This study belongs to one part of FATES research program, which studies the fate of terrestrial substances in Kaoping river-sea system. The task is to study the components and properties of sediments and spatial distribution of sedimentation rates off the southwest Taiwan by analyzing water content, TOC, CaCO3, grain size, P-wave velocity and radionuclides 210Pb and 137Cs in sediments.
Thirty cores collected for this study were divided into three groups based on topography and they are Kaoping continental shelf, slope and canyon. The highest TOC content is 1.53 % in ORI732-ST31 and TOC content ranges from 0.20~0.93 % for the rest of sediments from other stations. The highest CaCO3 content is found in ORI732-ST18, 30, ORI779-ST1, and ST12. Most of the CaCO3 content is greater than 4% at these four stations. Probably because of the lower sedimentation rates that result in less terrestrial substances for diluting the CaCO3. In the shelf and slope regions, the distribution of grain size progressively decreases as the water depth increases. Grain size in the stations farther down the canyon, however, is coarser than those at upper canyon. It suggests that there is other sediment source for stations in the canyon in addition to the Kaoping river.

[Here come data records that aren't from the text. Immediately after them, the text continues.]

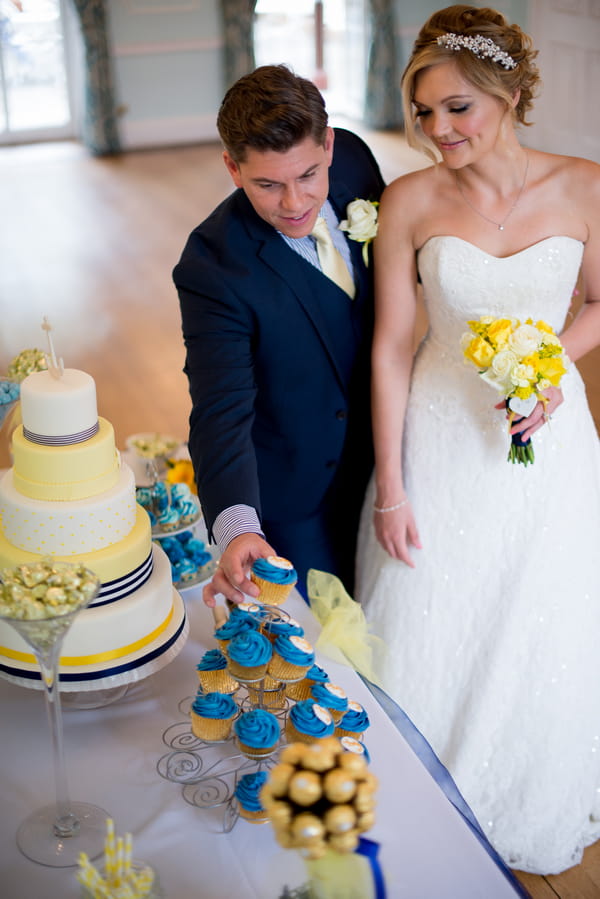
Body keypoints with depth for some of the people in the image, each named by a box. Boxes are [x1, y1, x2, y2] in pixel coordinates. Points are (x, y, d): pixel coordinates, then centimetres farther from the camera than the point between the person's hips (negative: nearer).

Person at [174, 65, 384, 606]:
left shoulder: (353, 159, -15)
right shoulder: (212, 268, -33)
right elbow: (221, 412, -36)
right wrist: (235, 528, -52)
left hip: (374, 453, 6)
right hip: (290, 492, -6)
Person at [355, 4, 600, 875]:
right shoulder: (409, 201, -11)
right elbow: (390, 348, -8)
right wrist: (390, 489, -8)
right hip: (439, 442, -1)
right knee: (428, 642, 12)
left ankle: (530, 817, 47)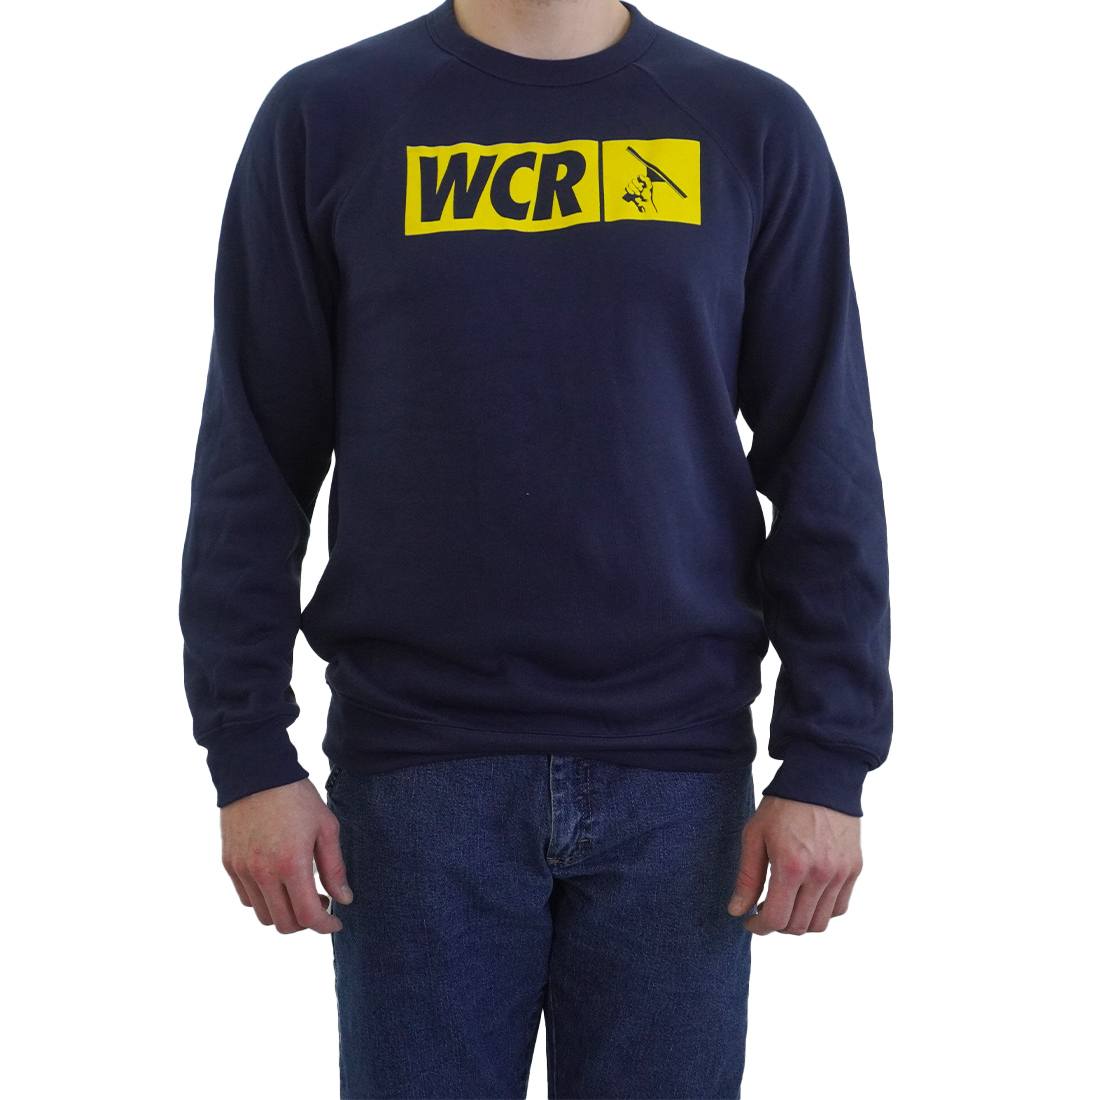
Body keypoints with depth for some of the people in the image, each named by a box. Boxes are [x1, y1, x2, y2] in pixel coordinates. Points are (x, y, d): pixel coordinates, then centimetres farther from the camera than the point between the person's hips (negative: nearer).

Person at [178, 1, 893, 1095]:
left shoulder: (754, 126, 5)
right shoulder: (326, 115, 3)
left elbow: (823, 466, 3)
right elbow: (254, 463, 2)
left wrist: (828, 762, -3)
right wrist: (249, 755, -3)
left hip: (678, 774, 1)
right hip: (416, 770, 0)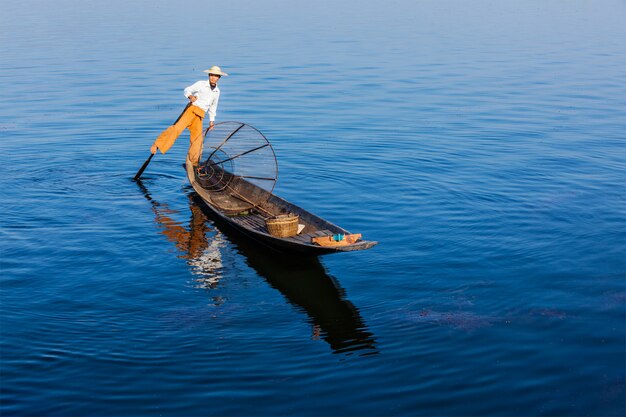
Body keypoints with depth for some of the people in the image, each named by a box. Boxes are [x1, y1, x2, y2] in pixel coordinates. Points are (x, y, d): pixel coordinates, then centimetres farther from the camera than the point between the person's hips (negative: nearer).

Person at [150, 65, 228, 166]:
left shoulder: (217, 91, 15)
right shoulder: (201, 84, -1)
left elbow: (213, 106, 27)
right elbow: (187, 90, -5)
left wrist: (212, 120, 27)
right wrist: (190, 96, -27)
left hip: (199, 116, 5)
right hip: (192, 109, -5)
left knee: (197, 139, 4)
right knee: (178, 127, -26)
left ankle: (193, 163, 17)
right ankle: (156, 145, -30)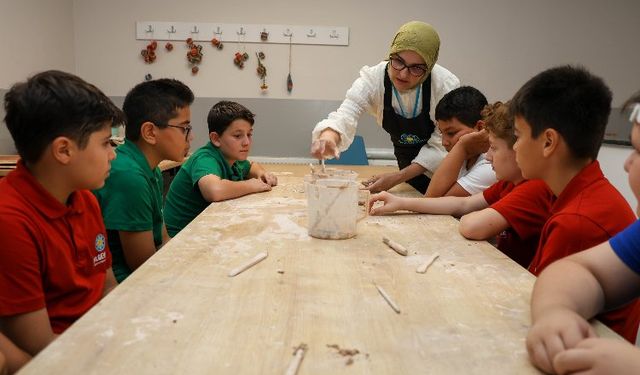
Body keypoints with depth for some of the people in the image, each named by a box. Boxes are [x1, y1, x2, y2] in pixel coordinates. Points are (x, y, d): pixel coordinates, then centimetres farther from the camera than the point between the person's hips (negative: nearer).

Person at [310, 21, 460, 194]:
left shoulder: (447, 85, -28)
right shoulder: (374, 78, -22)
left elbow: (441, 146, -22)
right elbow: (345, 116, -34)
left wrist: (397, 178, -32)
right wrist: (328, 138, -57)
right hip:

The sedimentation rates derived from 210Pbex profiles range from 0.073~0.168 cm/yr in shelf, 0.033~0.670 and 0.094~0.411 cm/yr in continental slope and canyon, respectively. Sedimentation rates are all less than 0.2 cm/yr in the shelf area, but there are five stations with sedimentation rates higher than 0.2 cm/yr in the slope and canyon areas. Among the five stations, the sedimentation rate is up to 0.670 cm/yr (ORI779-ST9), suggesting that 302~822 m deep in the slope and 975~1156 m deep in the canyon are the deposition centers.
In some stations, anomalously low 210Pbex activities exist in surface or sub-surface sediments, indicating that the low 210Pbex activity sediments may be typhoon-induced turbidite sediments. According to Central Weather Bureau’s typhoon catalog, in the year of coring there were seven typhoons striking Taiwan. Among these typhoons, Hai-tang was the strongest one, suggesting that the turbidite sediments mentioned above were likely caused by typhoon Hai-tang. Besides, turbidite sediments appear at water depth of over 700 m, indicating episodic turbidite events are an important way to transport particles offshore.